### PROVIDED PASSAGE:
################

She said that although Sassa officials had known by April 2016 that Sassa would not be able to take over the payment system, she had not been informed until “after October 2016”.
She said Sassa officials had not provided her with legal advice that they had received from four advocates, “and I was therefore not aware of the extent of the difficulties that Sassa was in, in the face of the looming 31 March 2017 deadline”.
Magwaza, a former acting director-general of the Department of Social Development who took over as Sassa CEO on November 1, 2016, applied to the court for permission to offer his own version of events and has now filed his affidavit.
He says that the process of taking over the payment system by Sassa was “derailed” by the minister, who chose to appoint “work streams” which reported directly to her.
He attaches a July 2015 letter from Dlamini to then-CEO of Sassa Virginia Petersen, in which Dlamini announces the leaders of the work streams – Andile Nyonyha, Tim Sukazi, Tankiso Parkies, Sizwe Shezi and Patrick Monyeki. The panel, to be appointed for three years, was to report directly to her, Dlamini told Petersen.
Magwaza says that from before his appointment until today the work streams “take instructions from and report to the minister directly”.
“I need to make the point that since July 2015 the minister understood the issues, was in control of the process and knew or ought to have known of all developments in this important process and matter,” he says.
It was Sassa officials
He denies that the minister “engaged with Sassa” over possible options as she claimed.
“I wish to clarify that there is no record of the minister engaging with Sassa to consider available options and solutions to ensure that social grants were paid subsequent to the termination of the contract with CPS.”
It was Sassa officials, and officials of the National Treasury and the Department of Social Development, who explored alternative options, Magwaza says.
But Dlamini “was determined that an internal solution will not be found” and she was against the use of local banks and the SA Post Office, in spite of indications by the National Treasury and the SA Reserve Bank that this would work.
Instead she was “adamant” that CPS should continue to pay the grants after its contract with Sassa expired on March 31.
“To date I have difficulty understanding why the minister was adamant that CPS be used,” Magwaza says.
He says he has approached Zane Dangor, former director-general in the Department of Social Development, and “prevailed upon him” to file an affidavit countering Dlamini’s claims. Dangor has undertaken to file documents by Monday evening, Magwaza says.

################

### STATED TASK A:
Please rewrite the Sassa passage between "It was Sassa officials, and" and "options, Magwaza says.", inclusive, swapping "explored" for "examined".

### DATASET CONTENT:
################

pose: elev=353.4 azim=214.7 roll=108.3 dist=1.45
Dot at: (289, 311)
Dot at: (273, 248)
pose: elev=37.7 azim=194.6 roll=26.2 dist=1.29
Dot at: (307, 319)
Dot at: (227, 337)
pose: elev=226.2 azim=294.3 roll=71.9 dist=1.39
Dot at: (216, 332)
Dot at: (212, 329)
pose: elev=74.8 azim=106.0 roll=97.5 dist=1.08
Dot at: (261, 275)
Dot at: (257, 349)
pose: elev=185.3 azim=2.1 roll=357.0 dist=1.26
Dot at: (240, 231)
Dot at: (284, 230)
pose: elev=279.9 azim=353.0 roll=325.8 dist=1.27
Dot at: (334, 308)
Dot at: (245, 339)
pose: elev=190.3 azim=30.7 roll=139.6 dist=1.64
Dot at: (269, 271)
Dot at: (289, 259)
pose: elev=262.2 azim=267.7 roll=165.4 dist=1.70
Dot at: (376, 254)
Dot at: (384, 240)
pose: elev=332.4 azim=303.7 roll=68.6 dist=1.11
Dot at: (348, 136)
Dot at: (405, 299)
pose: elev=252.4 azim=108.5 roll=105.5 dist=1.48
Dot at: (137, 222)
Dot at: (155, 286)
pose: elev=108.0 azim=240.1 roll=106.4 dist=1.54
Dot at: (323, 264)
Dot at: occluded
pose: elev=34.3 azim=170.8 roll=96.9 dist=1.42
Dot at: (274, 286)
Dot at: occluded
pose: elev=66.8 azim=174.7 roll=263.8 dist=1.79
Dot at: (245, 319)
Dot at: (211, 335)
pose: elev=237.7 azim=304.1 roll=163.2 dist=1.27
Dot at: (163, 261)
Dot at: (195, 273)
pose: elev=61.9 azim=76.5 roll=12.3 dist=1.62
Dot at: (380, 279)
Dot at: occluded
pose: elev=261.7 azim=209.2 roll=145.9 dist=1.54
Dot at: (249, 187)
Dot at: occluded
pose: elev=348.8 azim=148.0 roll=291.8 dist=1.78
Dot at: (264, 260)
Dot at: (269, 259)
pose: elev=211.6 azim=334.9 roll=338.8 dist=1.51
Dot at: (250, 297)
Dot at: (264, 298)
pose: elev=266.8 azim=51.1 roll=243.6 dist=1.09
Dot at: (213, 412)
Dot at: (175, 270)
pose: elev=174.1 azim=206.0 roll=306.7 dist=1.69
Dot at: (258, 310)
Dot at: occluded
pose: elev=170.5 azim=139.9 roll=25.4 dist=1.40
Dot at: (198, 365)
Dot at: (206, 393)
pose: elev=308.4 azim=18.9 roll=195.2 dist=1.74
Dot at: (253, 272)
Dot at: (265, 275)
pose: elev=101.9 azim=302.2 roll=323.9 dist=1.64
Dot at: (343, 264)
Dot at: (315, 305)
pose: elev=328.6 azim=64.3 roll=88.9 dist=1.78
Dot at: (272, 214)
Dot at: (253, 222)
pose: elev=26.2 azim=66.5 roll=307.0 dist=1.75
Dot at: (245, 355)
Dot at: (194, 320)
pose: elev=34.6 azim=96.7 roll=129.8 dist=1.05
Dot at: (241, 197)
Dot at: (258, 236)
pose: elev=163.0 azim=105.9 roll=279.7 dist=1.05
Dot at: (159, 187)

################

### STATED TASK B:
From the entries, extract the lines between the lines holding "pose: elev=170.5 azim=139.9" and "Dot at: (258, 236)", inclusive, and reproduce them unchanged.

### RESPONSE A:
It was Sassa officials, and officials of the National Treasury and the Department of Social Development, who examined alternative options, Magwaza says.

### RESPONSE B:
pose: elev=170.5 azim=139.9 roll=25.4 dist=1.40
Dot at: (198, 365)
Dot at: (206, 393)
pose: elev=308.4 azim=18.9 roll=195.2 dist=1.74
Dot at: (253, 272)
Dot at: (265, 275)
pose: elev=101.9 azim=302.2 roll=323.9 dist=1.64
Dot at: (343, 264)
Dot at: (315, 305)
pose: elev=328.6 azim=64.3 roll=88.9 dist=1.78
Dot at: (272, 214)
Dot at: (253, 222)
pose: elev=26.2 azim=66.5 roll=307.0 dist=1.75
Dot at: (245, 355)
Dot at: (194, 320)
pose: elev=34.6 azim=96.7 roll=129.8 dist=1.05
Dot at: (241, 197)
Dot at: (258, 236)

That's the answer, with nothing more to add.